Atelier dégustation chez Edwart

, par France Nahum Moattychocolatez-vousmembre

Le Bourbon et Yoichi

L’accueil dans cette petite boutique sous les arcades Rivoli, face au jardin des Tuileries a permis a un premier groupe de 8 membres de découvrir la gamme variée de chocolats Edwart. La générosité d’Edwin nous a offert 12 bonbons, nombre supérieur à nos dégustations habituelles mais loin de nous amener à saturation.

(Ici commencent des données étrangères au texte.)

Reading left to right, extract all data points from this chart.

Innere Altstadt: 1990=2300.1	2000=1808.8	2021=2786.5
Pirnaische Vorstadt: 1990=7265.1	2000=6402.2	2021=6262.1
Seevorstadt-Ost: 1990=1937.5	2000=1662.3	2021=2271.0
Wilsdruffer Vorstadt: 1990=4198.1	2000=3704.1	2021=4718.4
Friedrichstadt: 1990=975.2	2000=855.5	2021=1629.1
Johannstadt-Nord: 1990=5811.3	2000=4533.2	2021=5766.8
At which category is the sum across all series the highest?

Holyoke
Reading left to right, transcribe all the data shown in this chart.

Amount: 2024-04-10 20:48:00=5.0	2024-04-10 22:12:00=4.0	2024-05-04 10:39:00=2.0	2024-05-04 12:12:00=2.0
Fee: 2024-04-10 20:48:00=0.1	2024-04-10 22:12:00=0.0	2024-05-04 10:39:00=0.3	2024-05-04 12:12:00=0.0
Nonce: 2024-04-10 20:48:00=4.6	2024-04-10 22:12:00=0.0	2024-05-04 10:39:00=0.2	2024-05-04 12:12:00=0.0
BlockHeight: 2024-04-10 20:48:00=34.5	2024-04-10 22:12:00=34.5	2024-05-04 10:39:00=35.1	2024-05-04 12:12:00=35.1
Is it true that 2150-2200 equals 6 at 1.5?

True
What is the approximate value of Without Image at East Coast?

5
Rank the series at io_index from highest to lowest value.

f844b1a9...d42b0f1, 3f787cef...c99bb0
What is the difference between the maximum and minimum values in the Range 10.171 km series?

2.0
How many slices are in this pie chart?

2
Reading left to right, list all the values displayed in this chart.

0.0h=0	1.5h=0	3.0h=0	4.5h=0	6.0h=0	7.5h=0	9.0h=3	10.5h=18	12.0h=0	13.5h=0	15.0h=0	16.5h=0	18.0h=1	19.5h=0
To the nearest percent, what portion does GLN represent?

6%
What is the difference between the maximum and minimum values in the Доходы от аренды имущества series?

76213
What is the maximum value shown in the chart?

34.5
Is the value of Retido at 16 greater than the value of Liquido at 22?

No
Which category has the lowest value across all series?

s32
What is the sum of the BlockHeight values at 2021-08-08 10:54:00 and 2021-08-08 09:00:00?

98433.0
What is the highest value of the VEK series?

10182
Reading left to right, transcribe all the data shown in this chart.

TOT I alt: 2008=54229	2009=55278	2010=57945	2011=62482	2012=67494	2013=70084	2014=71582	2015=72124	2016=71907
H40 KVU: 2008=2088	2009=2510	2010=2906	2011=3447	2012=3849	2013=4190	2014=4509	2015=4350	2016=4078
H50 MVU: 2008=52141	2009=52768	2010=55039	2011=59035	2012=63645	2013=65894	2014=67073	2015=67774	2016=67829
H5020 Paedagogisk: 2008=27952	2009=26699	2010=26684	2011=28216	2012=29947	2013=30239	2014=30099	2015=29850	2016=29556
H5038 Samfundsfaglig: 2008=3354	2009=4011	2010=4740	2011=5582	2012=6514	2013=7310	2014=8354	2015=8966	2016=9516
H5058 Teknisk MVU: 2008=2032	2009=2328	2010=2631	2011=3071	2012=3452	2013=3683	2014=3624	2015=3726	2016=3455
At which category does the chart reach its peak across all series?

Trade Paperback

  • Le premier bonbon proposé s’appelle La Provence. C’est une ganache thym et miel. A l’œil nous voyons un bonbon carré avec des petits points verts. La prédominance est le thym sur le miel moins prononcé..Le chocolat utilisé est un chocolat noir du Venezuela. Pas trop de longueur en bouche, mais choisi exprès pour débuter la dégustation. Nous apprenons un terme pas encore connu dans notre répertoire de dégustateur : une saveur herbue.
  • Le second Le Bourbon, comme son nom l’indique est une ganache crème à la vanille Bourbon. Son décor est réalisé avec du chocolat blanc pointillé de noir. La couverture est très fine. Sa texture est fluide.
  • Le troisième nommé Yoichi, nom d’un fameux Whisky japonais. C’est une ganache noire parfumée au whisky et là c’est le chocolat noir de Bahia qui est utilisé. La technique permet de retirer 90% d’alcool ce qui fait qu’il n’est pas trop tourbé ni trop fumé. La couverture est le Venezuela et l’intérieur le Bahia.
  • Le quatrième bonbon, s’appelle Le Fumet. Il est décoré par un petit cercle en pointillé jaune. En attaque, puissance du fumet, lié au fait que les fèves de Papouasie Nouvelle Guinée sont séchées sur des feuilles de bananier, ce qui donne ce goût fumé. L’intérieur de la ganache est réalisé à partir d’un Forastero.
  • Le suivant s’appelle Bush sauvage. Le décor est parsemé de petites touches colorées qui rappellent les mottes d’Australie et d’Afrique du sud. Le poivre sauvage de Madagascar (Voatsiperifery) et poivre de Tasmanie sont infusés dans la crème. Assez puissant et long en bouche. Il ne fait pas l’unanimité.
  • Puis le Damas, Joli décor, des graines d’anis posées sur un côté. Edwart utilise de l’anis vert de Syrie et de la badiane. Très équilibré, anis en attaque et fin de bouche sur le chocolat.
  • Nous passons ensuite aux pralinés. Nom de l’arbre sacré ou arbre de vie le Baobab appelé aussi « Pain de singe » Notre chocolatier utilise le chocolat au lait de Côte d’Ivoire de l’OPERA pour 85% et 15% de Ghana. C’est un praliné amandes Valencia. Il est assez amer pour un praliné. Fin de bouche acide.
  • Puis on passe au Black Pieces. Bonbon carré décors rayé. C’est un praliné noir ou se mêlent les amandes Valencia et le grué. Fèves d’Equateur caramélisées. Très apprécié.
  • Le Jiang est un praliné gingembre. Les saveurs du gingembre vont croissant.
  • Une nouveauté à la gamme le Marbot. La noix du Périgord est blanchie et mélangée au chocolat. Très belle réalisation aussi.
  • Le Taj Mahal est un praliné amandes Valencia associé au curry de Madras avec une pointe de sel de Guérande.
  • Et pour terminer car l’heure du début de l’atelier est bien entamée et Florian nous rappelle à l’ordre nous finissons avec l’envie d’y revenir sur une fraicheur estivale : Le Citronnade. Ganache au citron de Menton. Une pointe d’acidité de trop pour certains.
    Damas, Black Pieces et Jiang

Après cette magnifique dégustation, difficile de choisir notre bonbon préféré. Tous sont au top niveau.
Nous descendons dans une belle cave aux poutres apparentes qui sert d’atelier pour les groupes et réalisons le Gianduja  .

Garnissage

Petit rappel : le Gianduja   est une pâte de chocolat et de noisettes finement broyées à laquelle peuvent être ajoutés d’autres fruits à coques (amandes ou plus rarement des noix), ainsi que du sucre glace et de la matière grasse (beurre de cacao). Le tout est finement broyé et se caractérise par son onctuosité.
Cet atelier a permis d’apprendre la technique du moulage en demi-sphère et la réalisation de ce gianduja  , typiquement italien.
Nous avons choisi d’y ajouter une pointe de sel pour relever la saveur sucrée de cette préparation.
Merci à Florian pour sa patience et sa pédagogie qui a permis à chacun de réaliser ses bonbons sur mesure.
En septembre, le second groupe viendra à son tour réaliser ses giandujas.